Records to process —
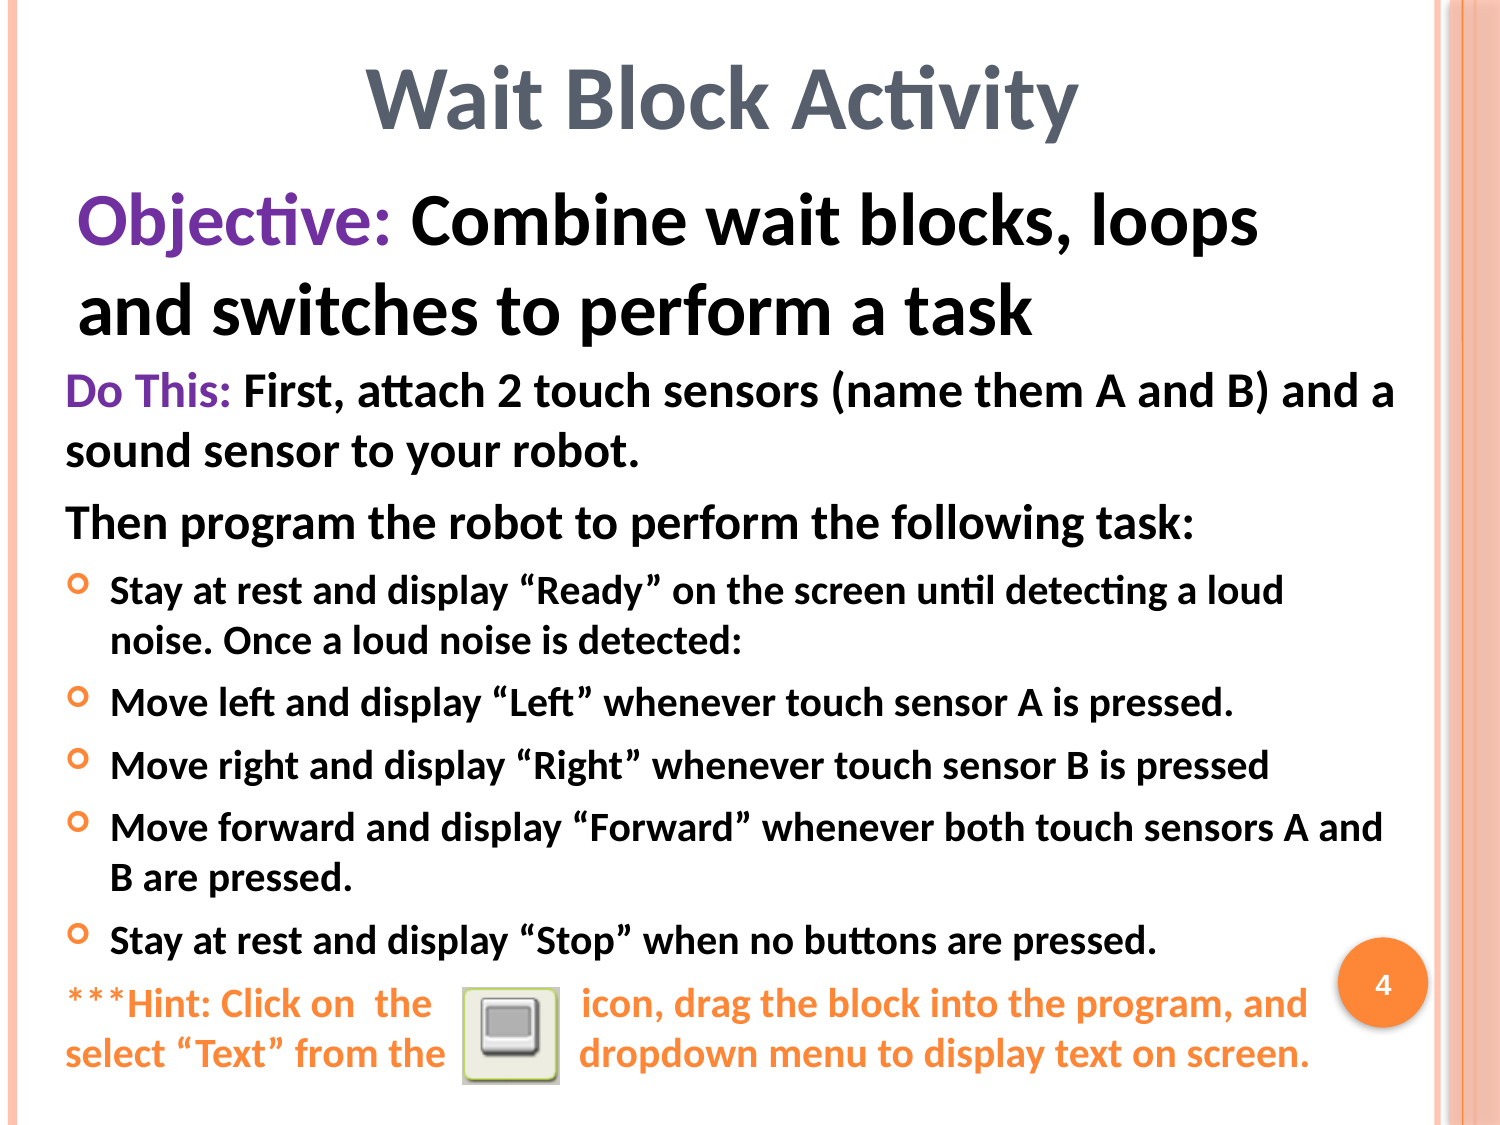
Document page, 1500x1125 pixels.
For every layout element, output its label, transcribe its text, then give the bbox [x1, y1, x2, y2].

picture [461, 986, 560, 1085]
text_box Objective: Combine wait blocks, loops and switches to perform a task [62, 162, 1400, 338]
text_box Wait Block Activity [12, 37, 1434, 155]
list Do This: First, attach 2 touch sensors (name them A and B) and a sound sensor to your robot. Then program the robot to perform the following task: Stay at rest and display “Ready” on the screen until detecting a loud noise. Once a loud noise is detected: Move left and display “Left” whenever touch sensor A is pressed. Move right and display “Right” whenever touch sensor B is pressed Move forward and display “Forward” whenever both touch sensors A and B are pressed. Stay at rest and display “Stop” when no buttons are pressed. ***Hint: Click on the icon, drag the block into the program, and select “Text” from the dropdown menu to display text on screen. [49, 349, 1413, 1101]
slide_number 4 [1333, 940, 1434, 1026]
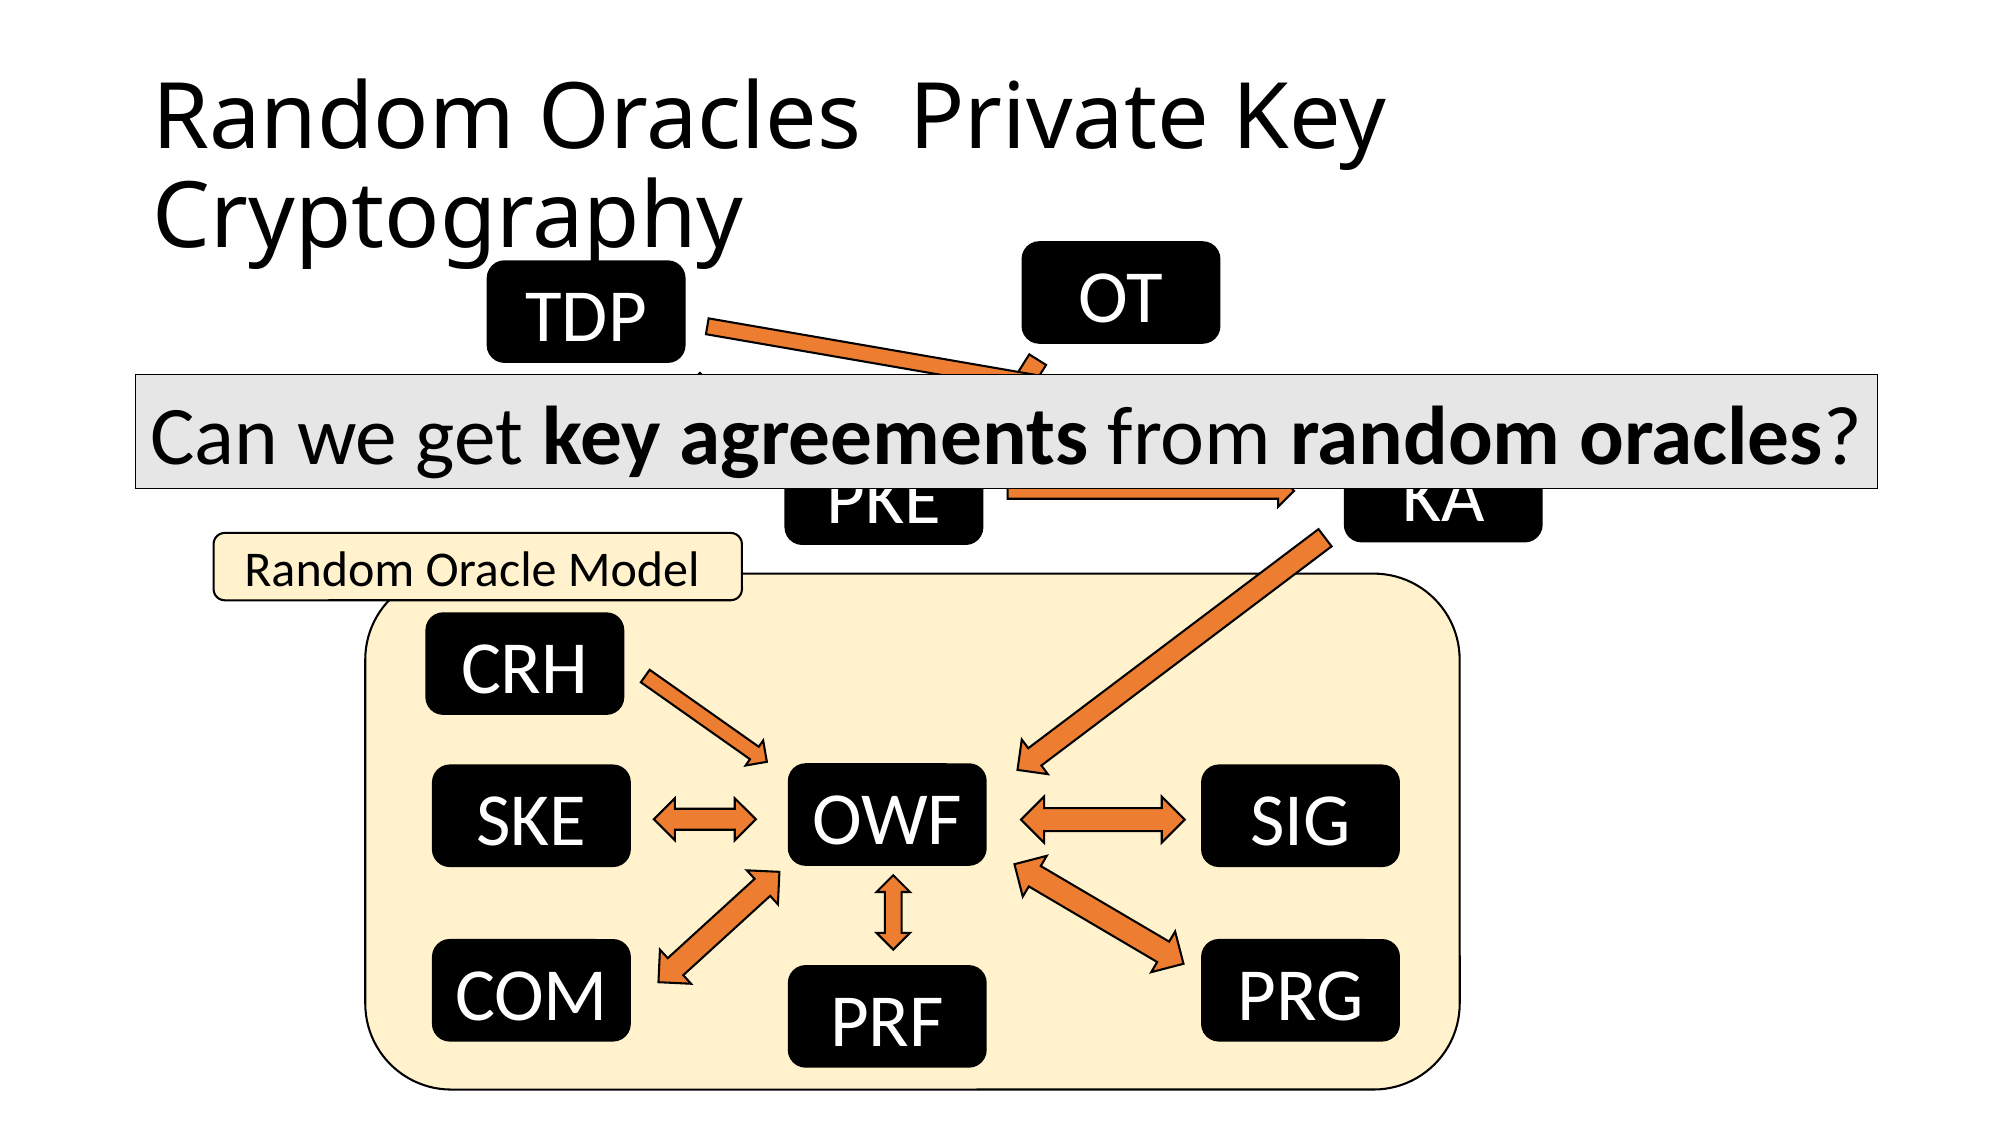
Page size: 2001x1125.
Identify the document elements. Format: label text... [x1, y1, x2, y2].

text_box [213, 532, 1460, 1090]
text_box [1006, 489, 1296, 510]
text_box [704, 317, 1037, 374]
text_box KA [1343, 489, 1543, 543]
text_box OT [1021, 241, 1221, 344]
text_box [1313, 527, 1322, 532]
text_box Can we get key agreements from random oracles? [135, 374, 1878, 489]
text_box PKE [784, 489, 984, 532]
text_box [1018, 352, 1048, 374]
text_box TDP [486, 260, 686, 363]
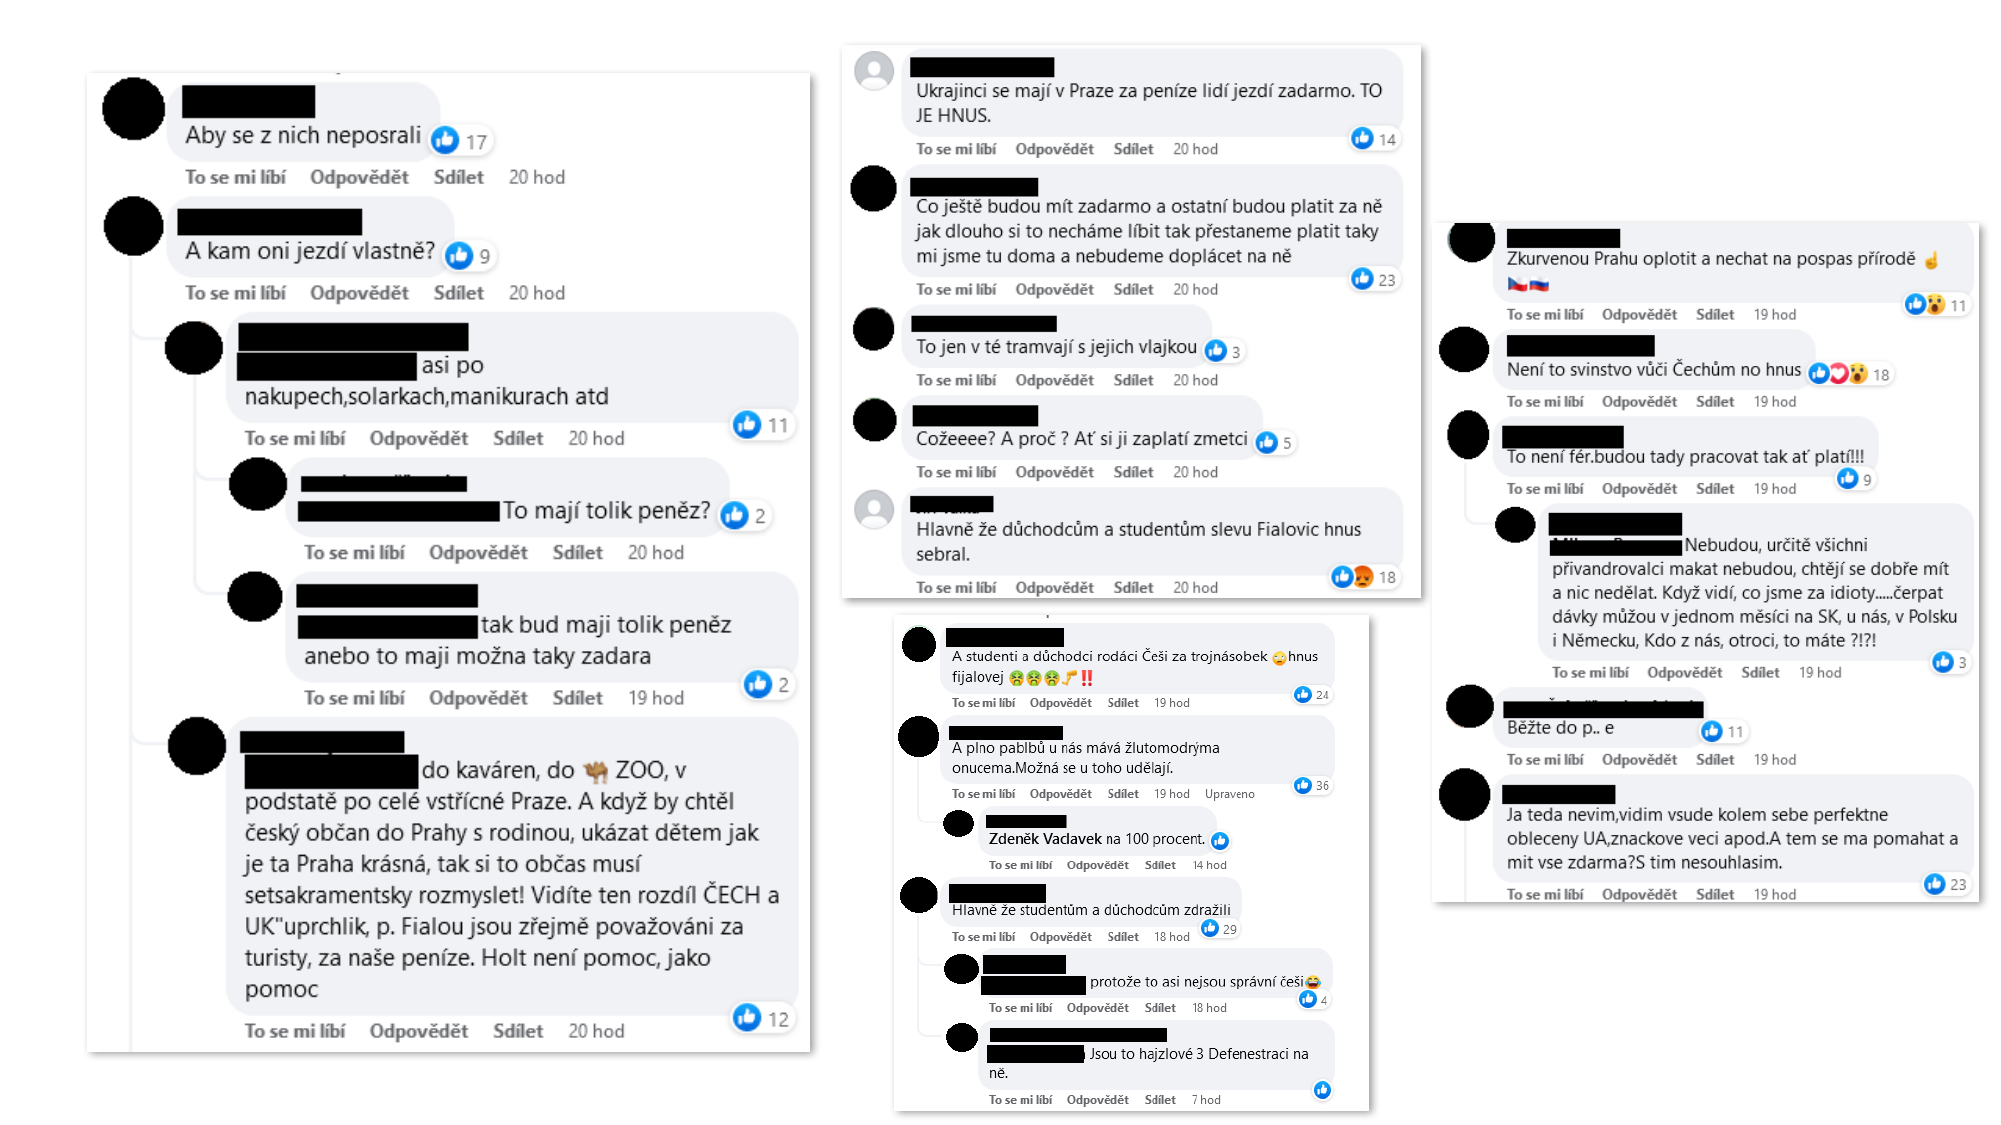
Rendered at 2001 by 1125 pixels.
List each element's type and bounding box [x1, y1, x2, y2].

picture [1432, 223, 1980, 902]
picture [842, 45, 1422, 598]
picture [87, 73, 810, 1052]
picture [894, 615, 1369, 1112]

What is being asked — Transcribe exactly, with no pictures, the lines running from the first line of the material through the line holding "Identify the document".

Answer for this exercise —
Document page, 1500x1125 pixels.
For every layout element, output its label, transcribe its text, then give the bbox [x1, y1, x2, y2].

picture [461, 986, 560, 1085]
text_box Objective: Combine wait blocks, loops and switches to perform a task [62, 162, 1400, 338]
text_box Wait Block Activity [12, 37, 1434, 155]
list Do This: First, attach 2 touch sensors (name them A and B) and a sound sensor to your robot. Then program the robot to perform the following task: Stay at rest and display “Ready” on the screen until detecting a loud noise. Once a loud noise is detected: Move left and display “Left” whenever touch sensor A is pressed. Move right and display “Right” whenever touch sensor B is pressed Move forward and display “Forward” whenever both touch sensors A and B are pressed. Stay at rest and display “Stop” when no buttons are pressed. ***Hint: Click on the icon, drag the block into the program, and select “Text” from the dropdown menu to display text on screen. [49, 349, 1413, 1101]
slide_number 4 [1333, 940, 1434, 1026]
Page size: 2001x1125.
Identify the document elements. Format: label text... [x1, y1, x2, y2].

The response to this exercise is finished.